Property prices are also likely to benefit from government reluctance to crack down too hard on the real estate sector. Over the past two years the authorities have used regulations, such as minimum deposit ratios, to cool the market. However, they are unlikely to make such measures considerably stricter, because they do not want to engineer a slowdown in a sector which plays an important role in the economy at a time when China’s annual economic growth for 2012 looks set to be the lowest in 13 years.
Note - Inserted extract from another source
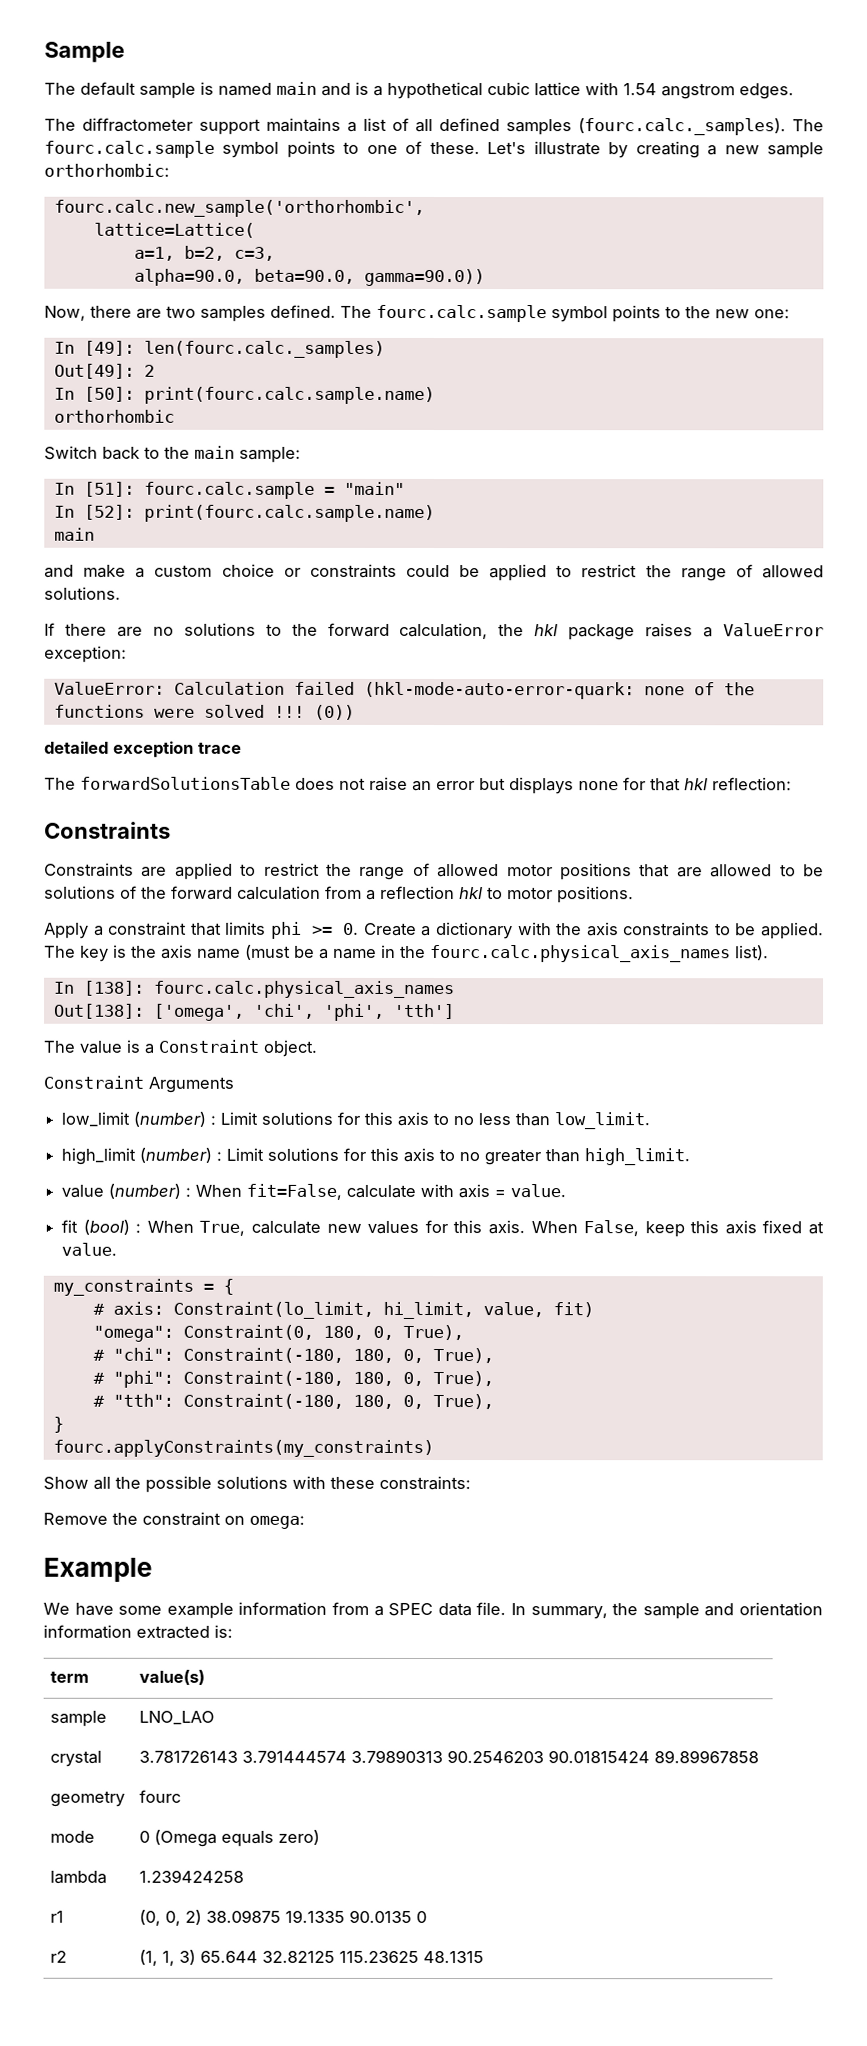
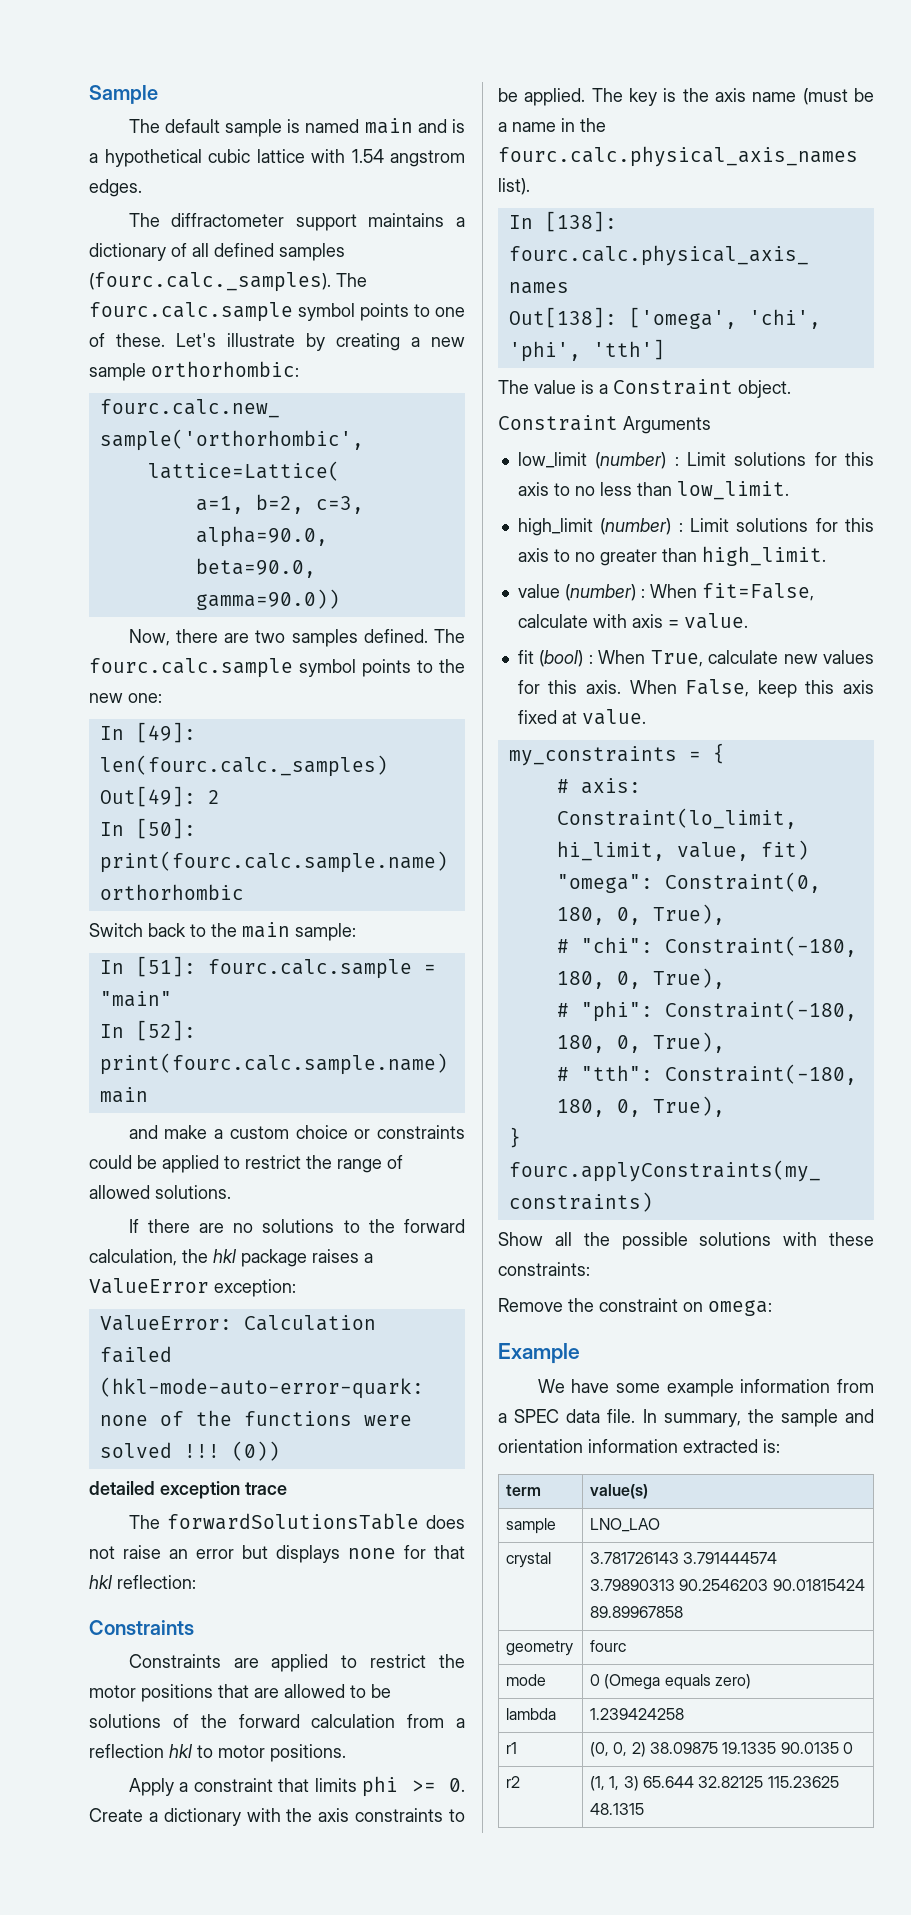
[363,117,387,131] list -> [89,243,166,261] dictionary
[359,862,500,880] range of allowed -> (465, 1661) none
“Standard affordability measures in some eastern cities look high compared with many western countries,” says Mike Hennessy, managing director at North Carolina–based Morgan Creek Capital Management. “However, analysts have to allow for the fact that income disparity is very great, and much of the house purchasing in the big eastern cities is by people near the top of the income and wealth scale.” He concludes: “I don’t see the Chinese market as generally in bubble territory, though there are pockets — such as the very high-end Shanghai and Beijing markets — that may border on the bubble-ish because of speculation.”
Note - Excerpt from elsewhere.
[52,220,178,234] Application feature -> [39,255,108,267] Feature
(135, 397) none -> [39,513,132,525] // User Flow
However, even if Chinese housing is not currently in a bubble, the more in-demand urban districts do show structural characteristics that look set to create bubbles in the future. They are, one might say, bubble-making machines.

Much of the housing stock in these locations is held for speculation rather than habitation, but the rationale for this investment is distinctly shaky. In China — as in Japan, and in sharp contrast to much of Europe — old properties hold little period charm for purchasers and renters. Property has a life of about 30 years before it is deemed unsellable and must be knocked down to allow rebuilding. As a result, the annual depreciation on property is extremely high. Given the high vacancy rates in many Chinese cities — 18 percent of urban property is empty, according to a recent survey by the People’s Bank and Southwestern University of Finance and Economics — many of these properties are earning nothing at all to compensate for the steep depreciation.

Up to a point, nevertheless, these investments make sense for wealthy Chinese people, since the government’s tight control over the economy limits investment opportunities elsewhere — keeping interest rates on bank savings artificially low, for example.

However, the fundamental weakness of empty property as an investment proposition makes it vulnerable to sudden mass sell-offs because of changes in outlook. Any investment boosted by a government-mandated distortion is prone to blow up in one’s face, as the past decade of the U.S. housing market — boosted by federal encouragement — makes clear.

Assuming that continuing rapid wage growth will also keep making the unaffordable affordable is also a little dangerous: China’s breakneck economic expansion will not last forever.

There are, therefore, at least a couple of ticking time bombs in the Chinese property market, though they may not go off for many years.